TRINTA E OITO
Zé ouviu a campainha da porta e foi abrir a pensar que ia dar com Sara nua, só com uma
gabardina em cima do pêlo para não ser presa na rua, ou a sacar as meias de vidro com a saia
levantada e os sapatos na mão e a entrar-lhe pela casa dentro a dizer que estava a morrer por
uma queca, que era o que ela dizia nestas ocasiões. Mesmo ocupando todo o tempo do dia a
fazer cálculos de cabeça sobre as suas possibilidades com Graça — já não lhe telefonava de
hora a hora desde que ela deixara bem claro que não queria que ele fizesse isso, porque
percebera que era melhor dar-lhe algum espaço, dar-lhe tempo para lamber as feridas e
começar a ter saudades dele —, mas ainda que Zé andasse tão desasado por causa de Graça que
nem conseguia trabalhar em condições e o seu desleixo no banco já tivesse chegado aos ouvidos
da administração, havia estes momentos preciosos com Sara que o ajudavam a esquecer Graça e
a acreditar que, afinal de contas, a vida não era tão má como às vezes parecia.

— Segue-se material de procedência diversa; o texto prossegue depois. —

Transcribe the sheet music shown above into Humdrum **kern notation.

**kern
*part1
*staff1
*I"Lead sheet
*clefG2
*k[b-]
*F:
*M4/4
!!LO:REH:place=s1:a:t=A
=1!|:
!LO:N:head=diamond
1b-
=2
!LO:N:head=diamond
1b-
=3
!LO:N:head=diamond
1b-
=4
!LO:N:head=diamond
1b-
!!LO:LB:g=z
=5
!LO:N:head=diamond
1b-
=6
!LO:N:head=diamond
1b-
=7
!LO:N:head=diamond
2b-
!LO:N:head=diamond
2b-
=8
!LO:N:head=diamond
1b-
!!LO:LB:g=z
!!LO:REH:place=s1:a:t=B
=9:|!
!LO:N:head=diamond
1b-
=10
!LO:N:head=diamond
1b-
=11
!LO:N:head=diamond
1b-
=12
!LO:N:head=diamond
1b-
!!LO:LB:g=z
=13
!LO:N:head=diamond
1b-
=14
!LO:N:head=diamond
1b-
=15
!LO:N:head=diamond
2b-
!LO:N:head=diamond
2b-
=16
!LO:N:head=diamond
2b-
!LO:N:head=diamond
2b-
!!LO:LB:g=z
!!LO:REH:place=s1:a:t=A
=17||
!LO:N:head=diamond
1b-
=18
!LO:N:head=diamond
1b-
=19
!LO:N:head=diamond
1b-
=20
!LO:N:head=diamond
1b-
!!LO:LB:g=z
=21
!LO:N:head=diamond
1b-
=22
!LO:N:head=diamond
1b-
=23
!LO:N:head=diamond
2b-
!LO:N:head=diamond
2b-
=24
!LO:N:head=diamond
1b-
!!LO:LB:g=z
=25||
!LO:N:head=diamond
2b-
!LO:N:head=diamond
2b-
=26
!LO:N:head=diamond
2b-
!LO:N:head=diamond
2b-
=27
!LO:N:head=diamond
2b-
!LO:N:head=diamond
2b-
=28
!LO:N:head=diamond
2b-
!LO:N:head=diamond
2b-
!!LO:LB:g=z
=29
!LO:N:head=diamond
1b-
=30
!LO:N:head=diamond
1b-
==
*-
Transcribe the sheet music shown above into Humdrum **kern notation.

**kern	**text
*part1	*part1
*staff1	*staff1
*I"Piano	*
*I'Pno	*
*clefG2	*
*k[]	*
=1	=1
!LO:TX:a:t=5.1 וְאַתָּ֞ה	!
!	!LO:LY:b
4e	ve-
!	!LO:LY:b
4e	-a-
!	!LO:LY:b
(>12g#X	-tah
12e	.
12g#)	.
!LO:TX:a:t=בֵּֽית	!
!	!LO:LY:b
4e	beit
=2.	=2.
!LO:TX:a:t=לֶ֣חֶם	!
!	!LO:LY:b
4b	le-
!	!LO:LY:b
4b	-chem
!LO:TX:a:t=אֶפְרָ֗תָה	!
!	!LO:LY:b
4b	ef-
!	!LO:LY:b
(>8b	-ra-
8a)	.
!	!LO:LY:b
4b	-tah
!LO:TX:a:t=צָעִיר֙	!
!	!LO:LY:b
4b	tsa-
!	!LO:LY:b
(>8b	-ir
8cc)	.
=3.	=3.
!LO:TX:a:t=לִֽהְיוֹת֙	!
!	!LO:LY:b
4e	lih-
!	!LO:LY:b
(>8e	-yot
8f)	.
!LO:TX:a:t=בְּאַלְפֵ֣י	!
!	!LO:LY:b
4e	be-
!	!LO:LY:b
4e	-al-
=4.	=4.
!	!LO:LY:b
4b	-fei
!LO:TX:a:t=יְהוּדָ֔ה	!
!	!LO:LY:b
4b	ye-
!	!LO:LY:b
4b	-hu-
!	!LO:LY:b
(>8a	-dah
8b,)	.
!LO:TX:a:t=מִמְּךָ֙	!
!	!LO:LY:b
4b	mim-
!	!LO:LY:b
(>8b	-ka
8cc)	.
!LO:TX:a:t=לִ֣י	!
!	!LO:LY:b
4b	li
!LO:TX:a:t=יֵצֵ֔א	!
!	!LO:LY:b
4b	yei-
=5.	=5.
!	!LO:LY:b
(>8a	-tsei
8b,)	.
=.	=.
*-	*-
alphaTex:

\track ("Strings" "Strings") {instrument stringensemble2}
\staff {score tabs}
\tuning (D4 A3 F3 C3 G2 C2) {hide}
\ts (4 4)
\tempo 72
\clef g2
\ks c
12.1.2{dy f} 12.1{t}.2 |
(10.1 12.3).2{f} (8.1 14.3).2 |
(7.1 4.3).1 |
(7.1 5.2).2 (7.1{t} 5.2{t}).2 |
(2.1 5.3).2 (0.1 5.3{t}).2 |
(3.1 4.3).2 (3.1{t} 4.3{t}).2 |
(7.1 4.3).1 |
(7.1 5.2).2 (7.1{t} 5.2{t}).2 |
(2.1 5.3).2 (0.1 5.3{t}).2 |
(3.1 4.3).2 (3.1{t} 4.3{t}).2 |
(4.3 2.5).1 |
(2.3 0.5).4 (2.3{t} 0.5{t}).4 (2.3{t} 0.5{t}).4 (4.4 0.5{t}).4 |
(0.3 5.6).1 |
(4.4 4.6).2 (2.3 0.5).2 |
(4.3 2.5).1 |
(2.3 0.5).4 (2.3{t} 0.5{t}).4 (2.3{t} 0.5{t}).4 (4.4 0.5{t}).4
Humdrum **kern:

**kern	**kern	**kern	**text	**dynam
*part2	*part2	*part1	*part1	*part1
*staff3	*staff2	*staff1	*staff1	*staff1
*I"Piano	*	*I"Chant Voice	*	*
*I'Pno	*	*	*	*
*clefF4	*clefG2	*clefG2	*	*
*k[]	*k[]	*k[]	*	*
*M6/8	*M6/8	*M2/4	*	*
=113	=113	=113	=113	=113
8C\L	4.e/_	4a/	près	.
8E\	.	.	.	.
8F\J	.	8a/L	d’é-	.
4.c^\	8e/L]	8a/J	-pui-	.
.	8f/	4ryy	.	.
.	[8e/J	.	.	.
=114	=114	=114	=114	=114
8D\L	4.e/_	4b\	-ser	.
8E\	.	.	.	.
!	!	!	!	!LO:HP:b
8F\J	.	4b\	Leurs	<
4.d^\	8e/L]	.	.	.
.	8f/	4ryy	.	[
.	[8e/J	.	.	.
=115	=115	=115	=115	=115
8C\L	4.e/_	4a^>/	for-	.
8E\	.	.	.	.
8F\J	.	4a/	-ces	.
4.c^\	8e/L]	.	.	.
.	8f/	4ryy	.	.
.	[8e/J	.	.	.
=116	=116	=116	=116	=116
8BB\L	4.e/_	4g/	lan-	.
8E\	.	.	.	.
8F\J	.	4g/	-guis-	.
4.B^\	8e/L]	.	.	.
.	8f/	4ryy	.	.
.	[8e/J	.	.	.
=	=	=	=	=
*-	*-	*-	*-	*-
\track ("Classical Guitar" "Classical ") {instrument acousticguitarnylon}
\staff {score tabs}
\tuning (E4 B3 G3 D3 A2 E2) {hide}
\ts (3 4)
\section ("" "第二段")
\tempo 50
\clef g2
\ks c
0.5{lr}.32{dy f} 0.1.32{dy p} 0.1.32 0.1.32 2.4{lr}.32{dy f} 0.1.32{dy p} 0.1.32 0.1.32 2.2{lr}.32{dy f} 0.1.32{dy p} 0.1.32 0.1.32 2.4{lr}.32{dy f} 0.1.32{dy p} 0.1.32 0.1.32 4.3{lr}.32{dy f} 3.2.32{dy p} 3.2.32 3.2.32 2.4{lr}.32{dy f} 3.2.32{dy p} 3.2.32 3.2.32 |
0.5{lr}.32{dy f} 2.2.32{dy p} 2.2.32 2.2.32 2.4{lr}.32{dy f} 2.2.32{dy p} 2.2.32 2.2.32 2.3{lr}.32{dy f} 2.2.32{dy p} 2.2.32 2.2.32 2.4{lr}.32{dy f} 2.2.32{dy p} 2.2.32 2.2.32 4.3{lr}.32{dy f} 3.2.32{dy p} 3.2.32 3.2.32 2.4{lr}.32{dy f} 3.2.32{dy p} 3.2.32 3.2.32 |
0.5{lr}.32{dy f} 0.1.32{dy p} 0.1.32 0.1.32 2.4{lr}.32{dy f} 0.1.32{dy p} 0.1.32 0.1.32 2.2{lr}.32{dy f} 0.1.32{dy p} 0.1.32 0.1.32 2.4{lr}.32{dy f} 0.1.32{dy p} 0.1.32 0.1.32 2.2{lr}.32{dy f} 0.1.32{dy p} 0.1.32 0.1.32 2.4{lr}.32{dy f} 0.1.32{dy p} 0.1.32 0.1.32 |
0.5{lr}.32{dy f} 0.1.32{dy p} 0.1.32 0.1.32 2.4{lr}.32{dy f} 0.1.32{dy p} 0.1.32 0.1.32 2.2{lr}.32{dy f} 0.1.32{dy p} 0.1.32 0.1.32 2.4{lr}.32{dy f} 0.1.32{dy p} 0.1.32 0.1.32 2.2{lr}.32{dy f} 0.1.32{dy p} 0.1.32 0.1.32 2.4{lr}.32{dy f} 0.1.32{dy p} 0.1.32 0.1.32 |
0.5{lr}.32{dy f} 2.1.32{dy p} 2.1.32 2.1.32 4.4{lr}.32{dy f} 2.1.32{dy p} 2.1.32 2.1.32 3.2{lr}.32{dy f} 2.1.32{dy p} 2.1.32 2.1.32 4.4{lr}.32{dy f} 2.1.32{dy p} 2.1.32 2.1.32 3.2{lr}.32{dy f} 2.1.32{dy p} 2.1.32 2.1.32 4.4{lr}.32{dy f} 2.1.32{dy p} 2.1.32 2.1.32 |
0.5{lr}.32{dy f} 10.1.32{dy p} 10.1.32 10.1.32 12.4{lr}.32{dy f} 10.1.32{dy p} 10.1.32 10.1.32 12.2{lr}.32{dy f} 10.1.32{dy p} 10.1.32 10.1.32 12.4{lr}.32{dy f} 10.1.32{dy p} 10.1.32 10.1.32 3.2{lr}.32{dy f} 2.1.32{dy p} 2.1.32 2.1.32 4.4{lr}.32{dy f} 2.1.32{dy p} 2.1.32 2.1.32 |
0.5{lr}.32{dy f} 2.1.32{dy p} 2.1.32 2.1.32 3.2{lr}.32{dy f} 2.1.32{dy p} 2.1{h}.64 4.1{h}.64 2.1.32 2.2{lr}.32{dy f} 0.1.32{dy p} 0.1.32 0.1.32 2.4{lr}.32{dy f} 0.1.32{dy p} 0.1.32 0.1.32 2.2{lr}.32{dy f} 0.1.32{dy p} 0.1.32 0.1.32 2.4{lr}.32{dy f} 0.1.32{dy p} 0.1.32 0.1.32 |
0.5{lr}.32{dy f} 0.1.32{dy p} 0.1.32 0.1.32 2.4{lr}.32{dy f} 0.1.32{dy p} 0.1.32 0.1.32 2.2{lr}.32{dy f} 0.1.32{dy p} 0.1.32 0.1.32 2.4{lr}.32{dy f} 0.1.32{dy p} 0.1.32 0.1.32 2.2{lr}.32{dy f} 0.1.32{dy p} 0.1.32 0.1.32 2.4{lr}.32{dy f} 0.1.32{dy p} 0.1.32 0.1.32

Foi abrir a porta com um sorriso nos lábios e antevendo uma boa noite frente à lareira.
— Miguelinho!
— Então, meu, tudo fixe?
— Tudo bem — disse, sem conseguir disfarçar uma pontinha de desilusão. — Entra.
— Posso dormir cá?
— Donde é que tu vens, pá?
— Estive a trabalhar.
— Mas estás com algum problema?
— Não. — Abanou a cabeça com uma expressão de indiferença.— Que eu saiba, não.
— Ah, bom. Como me apareceste assim, de repente...
— Vim ver como estavas.
Um ponto a favor de Miguelinho. Parecia inacreditável mas, de todos os amigos de Zé,
nenhum se dera ao trabalho de lhe telefonar desde que se separara de Graça. Apenas Tó, claro,
mas esse acompanhara a crise desde o início. E aqui estava Miguelinho em pessoa a bater-lhe à
porta. Não telefonara, viera ter com Zé para saber dele. Curiosamente, se lhe tivessem
perguntado qual dos amigos o procuraria em último lugar, Zé teria dito sem hesitar que seria
Miguelinho. Mas não. Aparentemente, os outros andavam demasiado ocupados com as suas
vidas, com o trabalho e os filhos, para se preocuparem com Zé. Não que isso fosse desculpa,
pensava ele.
Teria de rever a sua opinião acerca de Miguelinho, até porque fora ele quem lhe apresentara
Sara pouco depois de Zé lhe ter dito que não estava interessado no negócio das garrafas de
areia.
Passaram a noite sentados à lareira a beber uísque e a fumar os charros de Miguelinho.
— Aquele teu negócio das garrafas coloridas?